Imagine if democratic socialist governments anticipated a capital strike by allocating investment into green jobs in areas most likely to be hit ahead of time. In such a scenario, public investment could operate like a strike fund for society against capital.

Beyond direct lobbying and interpersonal pressure, the basic tools that capital has to undermine a democratic socialist government are capital flight, capital disinvestment, or being punished by international product and capital markets. But governments are not simply helpless. They can install capital controls, direct state investment into areas hit by slowdown, issue guaranteed rates of return on investment into certain areas, use “helicopter money” from the Federal Reserve in a way similar to the one proposed by Corbyn’s “People’s Quantitative Easing,” and regulate or socialize bank assets and manage portfolios for more social ends. And, in doing so, they would not only weaken the power of business, but they could promote an alternative just and green industrial policy.

The Inside Strategy

In other words, a Bernie Sanders presidency isn’t just doomed to fail if it were to go up against the forces of capital. Bernie would have options. And while it may seem early to do so, his campaign — and the rest of the Left — would do well to start thinking about how to use those options right now.

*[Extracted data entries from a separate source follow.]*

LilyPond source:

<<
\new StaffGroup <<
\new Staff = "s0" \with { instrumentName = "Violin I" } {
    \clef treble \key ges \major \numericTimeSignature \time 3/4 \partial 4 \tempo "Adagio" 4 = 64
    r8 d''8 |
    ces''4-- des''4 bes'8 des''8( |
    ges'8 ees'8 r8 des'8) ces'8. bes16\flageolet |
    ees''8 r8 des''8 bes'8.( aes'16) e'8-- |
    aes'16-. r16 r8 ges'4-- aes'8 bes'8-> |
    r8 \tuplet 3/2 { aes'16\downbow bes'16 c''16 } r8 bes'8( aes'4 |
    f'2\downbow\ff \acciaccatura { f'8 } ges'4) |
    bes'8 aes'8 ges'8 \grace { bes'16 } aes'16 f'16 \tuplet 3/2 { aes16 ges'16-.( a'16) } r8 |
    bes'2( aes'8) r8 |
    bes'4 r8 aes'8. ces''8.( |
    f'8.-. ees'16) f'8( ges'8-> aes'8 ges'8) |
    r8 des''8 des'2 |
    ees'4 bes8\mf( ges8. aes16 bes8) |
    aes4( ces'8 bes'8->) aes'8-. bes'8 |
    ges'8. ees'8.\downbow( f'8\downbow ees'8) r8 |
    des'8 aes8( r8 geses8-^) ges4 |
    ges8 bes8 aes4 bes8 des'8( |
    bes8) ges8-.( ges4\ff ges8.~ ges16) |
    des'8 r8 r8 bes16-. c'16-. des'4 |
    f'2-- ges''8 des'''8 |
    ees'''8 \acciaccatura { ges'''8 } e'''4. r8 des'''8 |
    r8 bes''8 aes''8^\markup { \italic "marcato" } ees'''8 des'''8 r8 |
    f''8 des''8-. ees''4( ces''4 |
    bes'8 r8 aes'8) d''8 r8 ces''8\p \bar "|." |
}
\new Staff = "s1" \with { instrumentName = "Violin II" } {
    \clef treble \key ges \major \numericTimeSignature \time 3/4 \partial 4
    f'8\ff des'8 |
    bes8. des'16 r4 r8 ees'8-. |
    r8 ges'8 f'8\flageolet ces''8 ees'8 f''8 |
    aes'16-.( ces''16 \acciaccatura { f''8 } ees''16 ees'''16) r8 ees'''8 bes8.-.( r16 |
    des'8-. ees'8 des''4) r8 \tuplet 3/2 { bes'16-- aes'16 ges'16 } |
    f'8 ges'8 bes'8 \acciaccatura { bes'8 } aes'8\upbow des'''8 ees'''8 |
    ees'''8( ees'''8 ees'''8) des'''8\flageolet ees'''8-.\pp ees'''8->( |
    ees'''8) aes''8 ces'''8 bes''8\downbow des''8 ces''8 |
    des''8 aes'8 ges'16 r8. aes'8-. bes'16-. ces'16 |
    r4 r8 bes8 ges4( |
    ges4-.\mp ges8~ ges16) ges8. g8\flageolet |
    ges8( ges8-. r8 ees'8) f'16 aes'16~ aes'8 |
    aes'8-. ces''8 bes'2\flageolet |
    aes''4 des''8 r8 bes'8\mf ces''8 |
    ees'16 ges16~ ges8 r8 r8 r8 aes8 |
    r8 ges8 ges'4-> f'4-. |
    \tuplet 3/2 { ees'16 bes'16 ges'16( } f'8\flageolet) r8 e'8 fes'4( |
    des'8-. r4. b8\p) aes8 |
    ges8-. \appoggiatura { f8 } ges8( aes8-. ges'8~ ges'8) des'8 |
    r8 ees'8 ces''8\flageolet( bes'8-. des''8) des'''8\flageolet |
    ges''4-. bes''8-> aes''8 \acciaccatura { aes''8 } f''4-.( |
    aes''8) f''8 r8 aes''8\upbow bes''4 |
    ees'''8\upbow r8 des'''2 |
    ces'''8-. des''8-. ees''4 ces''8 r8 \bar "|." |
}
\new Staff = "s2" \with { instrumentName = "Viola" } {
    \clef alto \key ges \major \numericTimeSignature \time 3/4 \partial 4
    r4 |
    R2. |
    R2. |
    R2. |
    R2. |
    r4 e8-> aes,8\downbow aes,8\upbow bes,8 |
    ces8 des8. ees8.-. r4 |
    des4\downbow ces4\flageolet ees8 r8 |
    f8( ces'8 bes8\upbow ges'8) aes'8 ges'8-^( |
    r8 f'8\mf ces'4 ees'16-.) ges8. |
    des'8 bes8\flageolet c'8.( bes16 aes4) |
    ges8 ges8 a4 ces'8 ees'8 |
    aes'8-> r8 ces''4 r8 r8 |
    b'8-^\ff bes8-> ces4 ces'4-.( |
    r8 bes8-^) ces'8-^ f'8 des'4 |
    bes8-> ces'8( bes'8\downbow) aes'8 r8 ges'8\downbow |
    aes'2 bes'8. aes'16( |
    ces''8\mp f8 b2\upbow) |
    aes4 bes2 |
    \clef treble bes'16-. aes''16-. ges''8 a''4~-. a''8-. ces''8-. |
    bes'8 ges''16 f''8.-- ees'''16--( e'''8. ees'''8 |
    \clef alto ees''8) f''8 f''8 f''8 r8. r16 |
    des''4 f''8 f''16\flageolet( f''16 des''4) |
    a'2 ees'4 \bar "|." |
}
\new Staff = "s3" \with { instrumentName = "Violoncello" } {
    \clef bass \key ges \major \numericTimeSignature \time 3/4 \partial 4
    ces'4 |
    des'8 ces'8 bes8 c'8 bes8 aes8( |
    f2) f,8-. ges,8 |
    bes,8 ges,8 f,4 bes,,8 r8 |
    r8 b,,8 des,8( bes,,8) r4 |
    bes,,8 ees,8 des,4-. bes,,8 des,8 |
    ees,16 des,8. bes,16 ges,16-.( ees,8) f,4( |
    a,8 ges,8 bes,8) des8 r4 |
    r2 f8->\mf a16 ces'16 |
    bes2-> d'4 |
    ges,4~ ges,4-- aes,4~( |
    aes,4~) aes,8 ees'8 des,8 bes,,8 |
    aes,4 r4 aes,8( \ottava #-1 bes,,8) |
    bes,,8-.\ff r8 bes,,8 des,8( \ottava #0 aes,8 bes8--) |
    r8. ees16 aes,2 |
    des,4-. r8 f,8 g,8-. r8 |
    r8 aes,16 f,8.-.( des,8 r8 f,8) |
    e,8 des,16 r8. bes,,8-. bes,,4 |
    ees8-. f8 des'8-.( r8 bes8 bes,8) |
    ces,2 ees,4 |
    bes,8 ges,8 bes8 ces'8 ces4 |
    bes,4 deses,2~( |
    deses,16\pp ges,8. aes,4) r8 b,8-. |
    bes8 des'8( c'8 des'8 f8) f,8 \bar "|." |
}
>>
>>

Debate over policy reform shouldn’t just concern economic feasibility but also how the reforms themselves might alter the balance of class forces. There is no royal road to democratic socialism, and the paths we have are covered in pitfalls. The best chance we have is to navigate that path with no illusions.

Finance is both our biggest enemy and our best tool. A viable democratic socialist government in the United States would need to weaken the power of Wall Street by controlling it for social ends. Thinking strategically about policy means thinking through how we can do this.